Lama tak terdengar, ”plinthat-plinthut” kini jadi ”plin-plan”. Ada juga ”bunglon”. Keduanya mengandung arti negatif.
Oleh
L WILARDJO
·2 menit baca
Saya masih ingat, dulu Bung Karno dalam pidatonya pernah memakai kata plinthat-plinthut. Kata dalam bahasa Jawa ini diucapkan BK meskipun pada waktu itu beliau sedang berpidato dalam bahasa Indonesia.
Plinthat-plinthut sebagai verba atau adjektiva berarti ’berubah-ubah perkataan atau pernyataannya’. Ubahannya bukan parafrasa perkataan sebelumnya yang maksudnya sama, tetapi mengandung arti yang berbeda; bahkan dapat menyangkal pernyataan sebelumnya. Dengan kata lain: tidak panggah atau inkonsisten.
Kemudian kata plinthat-plinthut tidak terdengar lagi, tetapi muncul ringkasannya yang menggantikannya. Ringkasannya, seperti kata awal kepanjangannya, juga merupakan perulangan dengan perubahan bunyi, yakni plin-plan.
Dalam bahasa Jawa perulangan kata dengan perubahan bunyi itu disebut dwilingga salin swara. Selain plinthat-plinthut, banyak lagi contoh lainnya, seperti mubra-mubru, grusa-grusu, mrana-mrene, klithah-klithih, modhal-madhul, wira-wiri, dan mbolak-mbalik.

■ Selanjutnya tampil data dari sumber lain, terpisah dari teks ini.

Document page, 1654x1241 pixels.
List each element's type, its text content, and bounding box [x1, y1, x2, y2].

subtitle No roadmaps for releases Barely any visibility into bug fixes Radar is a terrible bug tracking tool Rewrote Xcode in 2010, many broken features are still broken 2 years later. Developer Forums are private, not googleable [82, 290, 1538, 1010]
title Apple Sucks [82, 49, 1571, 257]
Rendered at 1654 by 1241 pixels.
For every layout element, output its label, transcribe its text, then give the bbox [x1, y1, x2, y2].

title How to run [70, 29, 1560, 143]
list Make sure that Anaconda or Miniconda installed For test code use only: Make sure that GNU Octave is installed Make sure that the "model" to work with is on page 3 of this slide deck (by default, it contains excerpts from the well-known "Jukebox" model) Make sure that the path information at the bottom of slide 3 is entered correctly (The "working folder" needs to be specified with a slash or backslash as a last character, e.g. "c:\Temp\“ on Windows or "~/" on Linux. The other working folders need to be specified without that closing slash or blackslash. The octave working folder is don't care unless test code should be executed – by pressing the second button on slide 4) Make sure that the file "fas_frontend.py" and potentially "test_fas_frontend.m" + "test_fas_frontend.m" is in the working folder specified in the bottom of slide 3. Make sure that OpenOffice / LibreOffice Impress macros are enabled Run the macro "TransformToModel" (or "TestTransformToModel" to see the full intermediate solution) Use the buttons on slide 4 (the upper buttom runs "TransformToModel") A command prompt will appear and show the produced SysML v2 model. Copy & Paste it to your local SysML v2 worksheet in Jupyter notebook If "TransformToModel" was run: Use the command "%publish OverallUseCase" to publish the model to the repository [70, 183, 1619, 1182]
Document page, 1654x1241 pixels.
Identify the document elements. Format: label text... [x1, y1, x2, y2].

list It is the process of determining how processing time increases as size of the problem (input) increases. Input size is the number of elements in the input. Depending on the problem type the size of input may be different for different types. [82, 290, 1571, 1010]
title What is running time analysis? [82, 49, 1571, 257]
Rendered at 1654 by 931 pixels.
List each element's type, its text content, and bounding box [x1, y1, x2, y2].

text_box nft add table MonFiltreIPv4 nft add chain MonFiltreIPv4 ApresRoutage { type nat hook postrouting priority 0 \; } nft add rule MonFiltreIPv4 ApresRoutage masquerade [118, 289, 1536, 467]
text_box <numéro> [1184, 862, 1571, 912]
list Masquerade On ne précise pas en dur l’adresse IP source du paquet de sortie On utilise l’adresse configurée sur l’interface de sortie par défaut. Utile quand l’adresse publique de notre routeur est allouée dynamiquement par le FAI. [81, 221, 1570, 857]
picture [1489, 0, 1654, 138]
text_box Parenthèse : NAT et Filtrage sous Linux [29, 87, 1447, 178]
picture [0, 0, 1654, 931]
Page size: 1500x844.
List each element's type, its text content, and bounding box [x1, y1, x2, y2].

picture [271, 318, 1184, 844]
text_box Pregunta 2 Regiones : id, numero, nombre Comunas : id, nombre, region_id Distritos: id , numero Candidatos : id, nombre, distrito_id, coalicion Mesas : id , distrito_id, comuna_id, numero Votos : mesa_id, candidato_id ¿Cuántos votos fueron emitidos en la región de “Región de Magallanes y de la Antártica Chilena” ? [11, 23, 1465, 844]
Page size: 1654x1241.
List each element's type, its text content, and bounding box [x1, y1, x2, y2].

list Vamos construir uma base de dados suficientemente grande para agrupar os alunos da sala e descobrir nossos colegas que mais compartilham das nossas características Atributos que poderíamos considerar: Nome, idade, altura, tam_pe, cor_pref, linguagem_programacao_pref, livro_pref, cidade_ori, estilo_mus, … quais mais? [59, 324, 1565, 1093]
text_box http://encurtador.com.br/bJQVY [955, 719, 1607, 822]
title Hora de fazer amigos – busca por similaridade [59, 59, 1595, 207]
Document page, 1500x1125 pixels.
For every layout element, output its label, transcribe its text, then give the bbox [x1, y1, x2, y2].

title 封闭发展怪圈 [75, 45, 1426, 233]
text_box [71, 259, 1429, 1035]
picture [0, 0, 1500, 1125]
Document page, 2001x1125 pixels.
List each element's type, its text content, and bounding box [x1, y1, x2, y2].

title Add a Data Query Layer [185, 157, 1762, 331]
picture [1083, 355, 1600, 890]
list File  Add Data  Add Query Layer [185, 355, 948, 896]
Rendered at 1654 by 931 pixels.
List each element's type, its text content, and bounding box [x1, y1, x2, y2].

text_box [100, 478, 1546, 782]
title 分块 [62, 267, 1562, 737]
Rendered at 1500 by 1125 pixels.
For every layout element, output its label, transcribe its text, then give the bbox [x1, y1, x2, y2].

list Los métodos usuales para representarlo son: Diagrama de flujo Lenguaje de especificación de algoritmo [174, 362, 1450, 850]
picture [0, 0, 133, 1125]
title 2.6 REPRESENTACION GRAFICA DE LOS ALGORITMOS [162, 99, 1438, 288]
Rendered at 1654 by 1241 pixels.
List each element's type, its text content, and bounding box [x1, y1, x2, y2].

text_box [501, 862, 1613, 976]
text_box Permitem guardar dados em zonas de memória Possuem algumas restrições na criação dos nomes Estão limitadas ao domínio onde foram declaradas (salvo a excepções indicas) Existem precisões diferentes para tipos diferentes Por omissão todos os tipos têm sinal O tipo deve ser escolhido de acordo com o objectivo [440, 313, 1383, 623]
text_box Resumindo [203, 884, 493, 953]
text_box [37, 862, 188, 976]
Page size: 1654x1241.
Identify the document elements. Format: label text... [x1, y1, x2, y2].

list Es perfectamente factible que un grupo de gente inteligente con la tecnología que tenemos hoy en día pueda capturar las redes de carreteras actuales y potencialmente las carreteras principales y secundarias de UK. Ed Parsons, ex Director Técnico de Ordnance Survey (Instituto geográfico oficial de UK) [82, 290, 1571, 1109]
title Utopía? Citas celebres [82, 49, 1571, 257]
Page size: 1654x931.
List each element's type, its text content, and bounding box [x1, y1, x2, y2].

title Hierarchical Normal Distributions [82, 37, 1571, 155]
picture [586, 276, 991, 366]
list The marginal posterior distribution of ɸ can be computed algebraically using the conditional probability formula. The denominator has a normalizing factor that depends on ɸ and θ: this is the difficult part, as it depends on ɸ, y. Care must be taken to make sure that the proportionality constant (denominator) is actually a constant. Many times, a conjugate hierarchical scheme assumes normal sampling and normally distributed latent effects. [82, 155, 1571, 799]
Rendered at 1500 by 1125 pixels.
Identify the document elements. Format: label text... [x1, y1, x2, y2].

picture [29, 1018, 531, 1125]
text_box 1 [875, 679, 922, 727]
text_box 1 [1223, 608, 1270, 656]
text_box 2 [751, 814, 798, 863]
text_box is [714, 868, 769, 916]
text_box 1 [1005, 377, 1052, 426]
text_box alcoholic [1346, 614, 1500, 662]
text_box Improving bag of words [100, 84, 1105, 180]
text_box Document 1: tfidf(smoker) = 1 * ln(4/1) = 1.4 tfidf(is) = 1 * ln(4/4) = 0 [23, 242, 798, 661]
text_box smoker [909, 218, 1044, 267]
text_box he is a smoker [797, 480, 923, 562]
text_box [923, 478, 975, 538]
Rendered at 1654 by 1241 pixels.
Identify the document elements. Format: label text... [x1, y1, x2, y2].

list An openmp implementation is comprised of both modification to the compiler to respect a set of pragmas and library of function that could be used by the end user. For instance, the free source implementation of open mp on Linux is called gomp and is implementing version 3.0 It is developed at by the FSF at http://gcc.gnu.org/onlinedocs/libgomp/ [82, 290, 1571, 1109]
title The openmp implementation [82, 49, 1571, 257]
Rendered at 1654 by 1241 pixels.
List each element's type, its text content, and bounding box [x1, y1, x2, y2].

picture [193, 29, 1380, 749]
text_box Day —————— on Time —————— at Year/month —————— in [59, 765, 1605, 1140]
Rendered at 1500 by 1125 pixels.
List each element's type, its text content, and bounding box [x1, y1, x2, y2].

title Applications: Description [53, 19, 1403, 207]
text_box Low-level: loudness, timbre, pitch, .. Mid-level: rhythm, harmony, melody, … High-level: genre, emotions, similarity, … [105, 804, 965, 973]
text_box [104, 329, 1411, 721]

Demikian pula dalam bahasa Indonesia, misalnya ke sana-ke sini, siku-saki, dan basa-basi. Siku-saki direkacipta oleh Prof H Johannes sebagai padanan zig-zag (Ing). Siku-saki sebaiknya tidak kita terima sebagai padanan (sinonim) siku-keluang yang sudah ada sebelumnya, tetapi tidak ada salahnya kalau menggantikannya. Siku-keluang lalu kita jadikan istilah yang dijauhkan (deprecated term).
Entah siapa yang pertama kali meringkas plinthat-plinthut menjadi plin-plan dan sekaligus menyerapnya ke dalam kosakata bahasa Indonesia. Mungkin peringkasannya itu kreativitasnya sendiri, tetapi boleh jadi dia diilhami oleh kata flim-flam dalam bahasa Inggris. Sebagai verba transitif, flim-flam berarti ’menipu (to swindle)’. Orang yang bicaranya plin-plan (plinthat-plinthut atau mencla-mencle, Jw) biasanya memang pembohong atau penipu.
Agaknya Bung Karno—seperti kita semua, pada umumnya—tidak menyukai orang yang plin-plan. Dalam pidatonya yang lain, beliau memakai kata bunglon. Menurut KBBI, bunglon ialah ’bengkarung yang hidup di pohon, dapat bertukar warna menurut tempatnya’. Itu dilakukannya untuk menyamarkan dirinya (berkamuflase/camouflage), baik dari mangsanya maupun dari pemangsanya. Dalam zoologi akal ganti warna ini disebut mimikri atau mimesis.
Makna kiasan dari bunglon menurut KBBI ialah ’orang yang tidak tetap pendiriannya (memihak ke sana-sini asal menguntungkan dirinya)’. Jadi, baik bunglon maupun plin-plan mengandung arti yang negatif, yang tidak terpuji.
Orang plin-plan alias manusia bunglon juga diolok-olok dengan ungkapan esuk dhele sore tempe atau esuk kaspe sore tape, yang artinya ’pagi masih berupa kedelai, sore sudah jadi tempe’, atau ’pagi masih berupa kaspe, sore sudah jadi tapai’. Tentulah karena kedelai/kaspe itu ditaburi bubuk ragi, lalu diperam, sehingga mengalami fermentasi. Glukosanya terurai menjadi etanol dan karbon dioksida.
Kaspe ialah ubi kayu yang juga disebut bohung atau bodin (Manihot utilissima). Ada nyinyiran tentang proyek lumbung pangan (food estate) yang dinilai gagal, yakni ”tanam pohung, panen jagung”.